This project has produced 10 unique volumes—compelling stories of struggle, strength and learning—that are now used as core texts is middle and high school classrooms around the country.

You Can Support the Rikers Island Oral History Project:

  • $100 for digital recorders: providing SPI staff and Rikers students the opportunity to develop their skills as oral historians
  • $225 for a classroom set of SPI incarcerated youth publications: providing a local high school with the chance to read, learn from and celebrate the oral histories of Rikers students
  • $1200 to sponsor a student author: providing all necessary funding for staffing and material support of one student over the course of six months in developing and publishing their student text
  • $6000 to sponsor an SPI intern: providing training, transportation, and a small stipend to help an intern prepare for future work with traditionally disadvantaged and underrepresented students

History: Speaking Writing, A Unique Methodology

In the fall of 2004, Erick Gordon and classroom teacher Dr. David Iasevoli devised a unique methodology to support literacy and learning with incarcerated youth. Iasevoli, then a classroom English teacher at Horizon Academy, the Department of Education/Department of Correction public high school at Rikers Island, marveled at the strong oral and narrative skills the students brought to his classroom, while conventional literacy skills were often greatly lacking. He teamed up with Gordon—whose proven record in developing project-based literacy curricula had much success in some of New York City's toughest public schools. Together, they created an approach to writing that inspired these reluctant writers to invest themselves completely in the power of their words.

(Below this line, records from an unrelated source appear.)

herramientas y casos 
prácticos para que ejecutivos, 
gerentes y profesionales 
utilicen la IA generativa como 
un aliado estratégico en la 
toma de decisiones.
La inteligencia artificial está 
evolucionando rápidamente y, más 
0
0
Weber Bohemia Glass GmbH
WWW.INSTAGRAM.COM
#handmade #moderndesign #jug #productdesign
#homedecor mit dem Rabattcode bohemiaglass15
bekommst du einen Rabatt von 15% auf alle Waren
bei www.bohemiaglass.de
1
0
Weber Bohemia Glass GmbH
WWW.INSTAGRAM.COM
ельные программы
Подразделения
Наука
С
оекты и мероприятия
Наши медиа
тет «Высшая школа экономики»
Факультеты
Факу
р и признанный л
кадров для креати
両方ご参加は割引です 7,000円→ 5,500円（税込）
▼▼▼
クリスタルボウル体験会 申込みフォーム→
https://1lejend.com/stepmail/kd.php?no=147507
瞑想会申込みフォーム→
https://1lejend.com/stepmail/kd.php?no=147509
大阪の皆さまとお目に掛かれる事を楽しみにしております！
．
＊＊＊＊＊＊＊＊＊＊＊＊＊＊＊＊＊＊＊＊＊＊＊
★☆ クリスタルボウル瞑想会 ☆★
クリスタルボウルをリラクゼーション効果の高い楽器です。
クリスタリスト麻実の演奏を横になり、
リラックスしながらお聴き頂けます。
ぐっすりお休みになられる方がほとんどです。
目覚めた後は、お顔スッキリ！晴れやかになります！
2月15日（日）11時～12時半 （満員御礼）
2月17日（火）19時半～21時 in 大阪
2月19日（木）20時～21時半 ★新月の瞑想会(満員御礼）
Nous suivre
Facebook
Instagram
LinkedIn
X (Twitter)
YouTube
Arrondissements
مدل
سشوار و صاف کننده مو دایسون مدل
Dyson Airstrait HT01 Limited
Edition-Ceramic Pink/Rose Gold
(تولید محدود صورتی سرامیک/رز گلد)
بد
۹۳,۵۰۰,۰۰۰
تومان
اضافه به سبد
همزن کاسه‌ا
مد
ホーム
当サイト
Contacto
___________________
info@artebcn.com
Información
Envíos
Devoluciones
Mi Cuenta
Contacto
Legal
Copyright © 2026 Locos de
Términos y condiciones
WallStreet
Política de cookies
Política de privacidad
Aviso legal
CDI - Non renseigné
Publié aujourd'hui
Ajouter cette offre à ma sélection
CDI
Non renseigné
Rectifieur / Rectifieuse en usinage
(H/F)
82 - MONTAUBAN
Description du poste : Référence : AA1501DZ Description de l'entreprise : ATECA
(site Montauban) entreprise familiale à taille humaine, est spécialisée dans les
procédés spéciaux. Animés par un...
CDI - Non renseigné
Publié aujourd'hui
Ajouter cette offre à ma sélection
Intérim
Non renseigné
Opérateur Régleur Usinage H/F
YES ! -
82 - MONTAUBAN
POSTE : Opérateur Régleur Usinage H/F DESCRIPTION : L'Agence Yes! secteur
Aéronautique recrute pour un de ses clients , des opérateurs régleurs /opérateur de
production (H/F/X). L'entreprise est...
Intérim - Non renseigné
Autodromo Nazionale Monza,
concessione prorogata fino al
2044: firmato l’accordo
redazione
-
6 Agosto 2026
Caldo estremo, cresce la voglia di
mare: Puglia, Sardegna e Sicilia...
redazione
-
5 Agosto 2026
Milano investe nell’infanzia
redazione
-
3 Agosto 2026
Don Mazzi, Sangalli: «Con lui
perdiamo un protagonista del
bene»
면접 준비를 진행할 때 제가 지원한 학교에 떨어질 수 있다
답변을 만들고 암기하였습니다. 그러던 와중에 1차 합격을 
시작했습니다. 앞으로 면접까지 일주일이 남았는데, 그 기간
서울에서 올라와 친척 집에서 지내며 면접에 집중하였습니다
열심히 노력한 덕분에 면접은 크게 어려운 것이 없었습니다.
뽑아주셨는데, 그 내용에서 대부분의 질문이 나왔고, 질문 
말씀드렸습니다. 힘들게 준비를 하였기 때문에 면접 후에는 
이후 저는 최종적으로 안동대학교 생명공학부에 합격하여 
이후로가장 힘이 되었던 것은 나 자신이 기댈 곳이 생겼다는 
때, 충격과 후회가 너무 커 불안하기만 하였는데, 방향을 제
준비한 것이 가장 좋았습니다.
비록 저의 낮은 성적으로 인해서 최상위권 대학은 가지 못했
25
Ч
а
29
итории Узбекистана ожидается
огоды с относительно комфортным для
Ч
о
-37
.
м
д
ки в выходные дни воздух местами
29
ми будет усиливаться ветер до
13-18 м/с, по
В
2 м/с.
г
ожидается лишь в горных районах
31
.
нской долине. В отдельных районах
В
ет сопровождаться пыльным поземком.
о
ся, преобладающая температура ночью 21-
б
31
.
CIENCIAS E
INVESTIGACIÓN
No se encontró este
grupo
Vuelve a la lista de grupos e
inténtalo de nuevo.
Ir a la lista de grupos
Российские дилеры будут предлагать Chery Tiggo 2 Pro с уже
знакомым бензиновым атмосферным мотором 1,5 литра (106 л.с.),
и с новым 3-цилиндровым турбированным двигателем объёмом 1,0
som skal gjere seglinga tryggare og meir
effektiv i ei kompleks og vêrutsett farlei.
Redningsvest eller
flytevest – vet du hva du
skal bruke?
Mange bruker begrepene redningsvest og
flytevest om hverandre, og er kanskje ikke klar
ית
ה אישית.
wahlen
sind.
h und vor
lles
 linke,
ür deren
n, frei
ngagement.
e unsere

Each year, SPI's literacy programs on Rikers Island have expanded, now serving both bilingual students and the women at Island Academy's Rose M. Singer Center. There is even a newly piloted family literacy program that works to build the reading and writing connections between incarcerated mothers and their school-age children on the outside.

The project begins with the SPI team recording and transcribing students' stories. Student and mentor then work collaboratively throughout the year to revise, edit, and transform the transcript into cohesive drafts, and finally, publication-worthy narratives. Letting the men and women begin by telling their stories is a powerful way to value the multiple forms of literacy the students bring to the classroom.

While language is alive in the classrooms at Rikers—in stories, discussions, and even highly skilled rhyming—conventional reading and writing skills vary greatly. Since students begin by telling, rather than writing their stories, they launch into the writing process with success.

Reflective Processes:

Student-writers have an opportunity to re-imagine themselves, telling stories that help them consider a new chapter and the possibilities their lives might offer. It gives the students an opportunity to study their own personal stories, reflecting on their life's history. While they go back and try to correct editorial aspects, they also go through a process of making their story socially correct, leading to inevitable reflection. This is the most redemptive facet of the project: the possibility to learn through reflection. We're not simply transforming their stories from oral to written form. We're also helping students learn from experience—allowing jail to be a place to make sense of a life.